Desde niños nos enseñan a repetir respuestas, a obedecer antes que a pensar, no a aprender el arte de formular preguntas más allá de las clases de español. A seguir instrucciones, no a cuestionar si ese camino tiene sentido. E incluso podemos llegar a ser ridiculizados por “atrevernos” a preguntar cosas “ilógicas” o de “sentido común”. Sócrates, el maestro que prefería morir antes que renunciar a su derecho de preguntar, nos dejó una advertencia que hoy sigue estando muy vigente: “Una vida sin examen no merece ser vivida”.

Vivimos en una sociedad donde se confunde el orden con el silencio y la educación con la memorización (y de hecho hasta eso nos enseñan mal, no nos enseñan técnicas de memorización). Donde muchos optan por no opinar, no incomodar, no involucrarse. Nos hemos vuelto espectadores del deterioro social cuando deberíamos ser los protagonistas de su reconstrucción.

El México actual necesita más que nunca una educación socrática: una que enseñe a pensar, no solo a aprobar. Que devuelva a los jóvenes la capacidad de razonar antes de reaccionar, de preguntar antes de obedecer. Detrás de cada crisis —de seguridad, corrupción o desigualdad— hay dos raíces comunes: la falta de pensamiento crítico y otra igual de importante, la de acción. De nada sirve saber la causa de nuestros males si no movemos un dedo para corregirla.

Las escuelas, públicas y privadas, deberían ser los templos modernos del diálogo. Sin embargo, demasiadas veces se transforman en fábricas de títulos, donde lo importante es el promedio, no la curiosidad. Si no enseñamos a los jóvenes a dudar, a analizar y a sostener una conversación con argumentos, estaremos formando generaciones obedientes, serviles, pero no libres.

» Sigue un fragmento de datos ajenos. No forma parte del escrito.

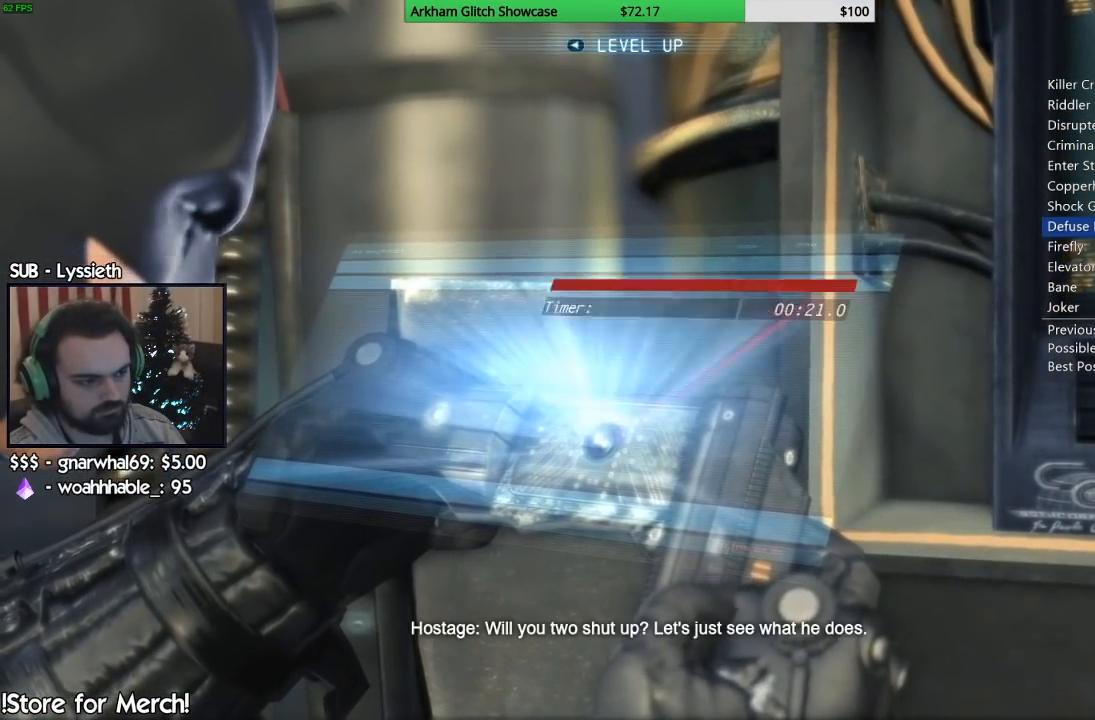
{"dt_ms": 500, "buttons": [], "left_stick": "up-left", "right_stick": "right", "button_events": []}
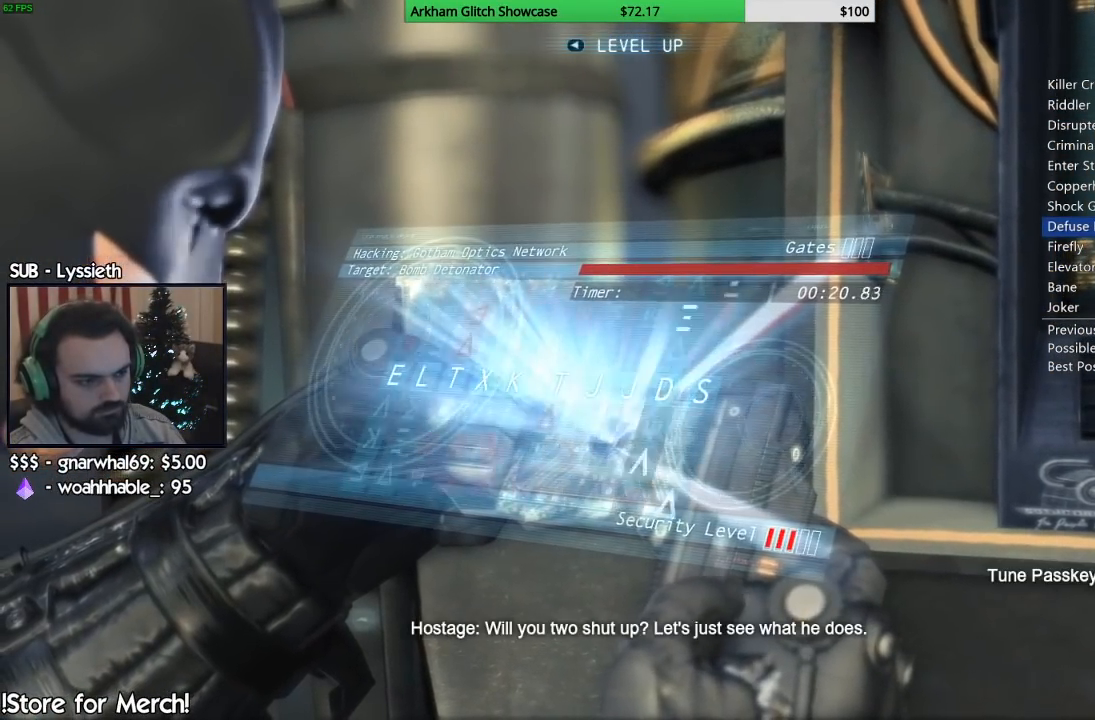
{"dt_ms": 500, "buttons": [], "left_stick": "up", "right_stick": "up-right", "button_events": []}
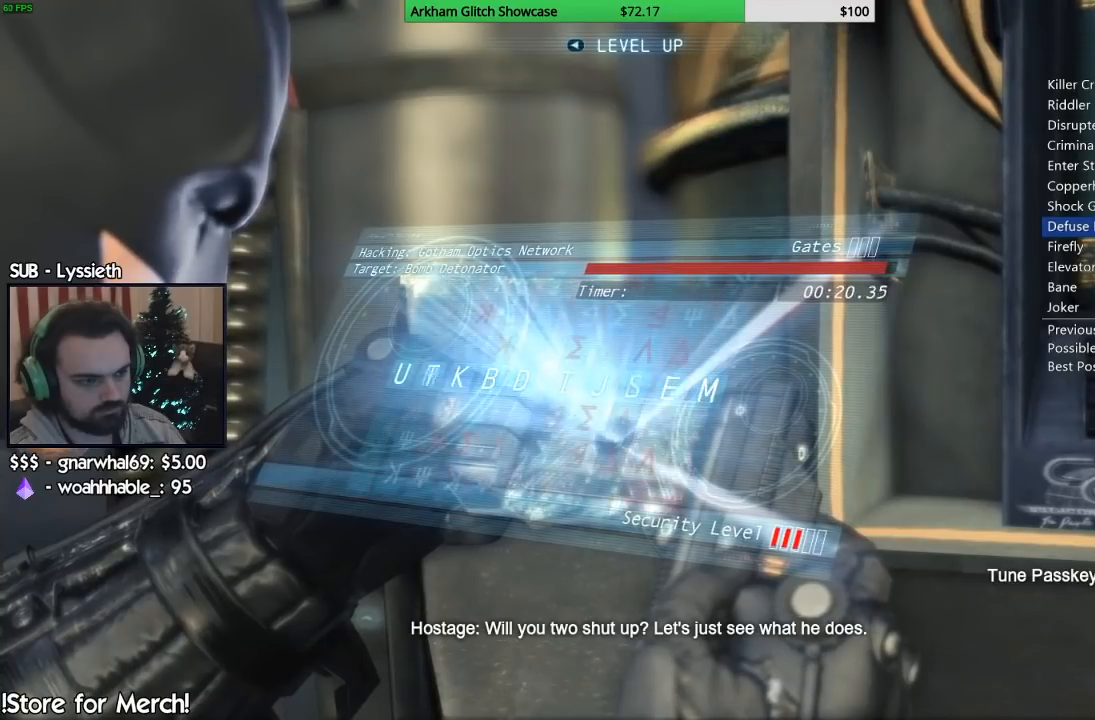
{"dt_ms": 500, "buttons": [], "left_stick": "up", "right_stick": "up-left", "button_events": []}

El método socrático —ese arte de preguntar con propósito— no es solo una técnica educativa: es una forma de vivir. Es aceptar que nadie tiene toda la verdad y que solo a través del diálogo surge la comprensión. En un país tan polarizado como el nuestro, esta virtud es revolucionaria. Necesitamos menos gritos y más preguntas; menos certezas impuestas y más diálogo honesto, enfocado a resultados concretos para el bien común.

Imaginemos por un momento un México donde los estudiantes se cuestionen a sí mismos con el mismo rigor con el que critican a los demás. Donde los maestros sean guías del pensamiento y no simples transmisores de información. Donde en los hogares se hable de ética, propósito y comunidad, además de supervivencia.

La crisis de valores que vivimos no es solo política, sino educativa. Mientras no recuperemos el valor del pensamiento libre y la responsabilidad del juicio propio, seguiremos repitiendo errores como quien recita una lección sin entenderla.

Nuestro país no necesita más seguidores; necesita ciudadanos conscientes. Y la conciencia no se impone, se despierta. Educar para la libertad significa formar personas capaces de decir “no” cuando la injusticia se disfraza de legalidad, y “sí” cuando la verdad incomoda.

Quizá el México que soñamos no se construya desde los discursos, sino desde cada mente joven que aprenda a pensar y actuar por sí misma. Esa es la verdadera revolución pendiente: la revolución de la conciencia y el actuar individual enfocado a la comunidad.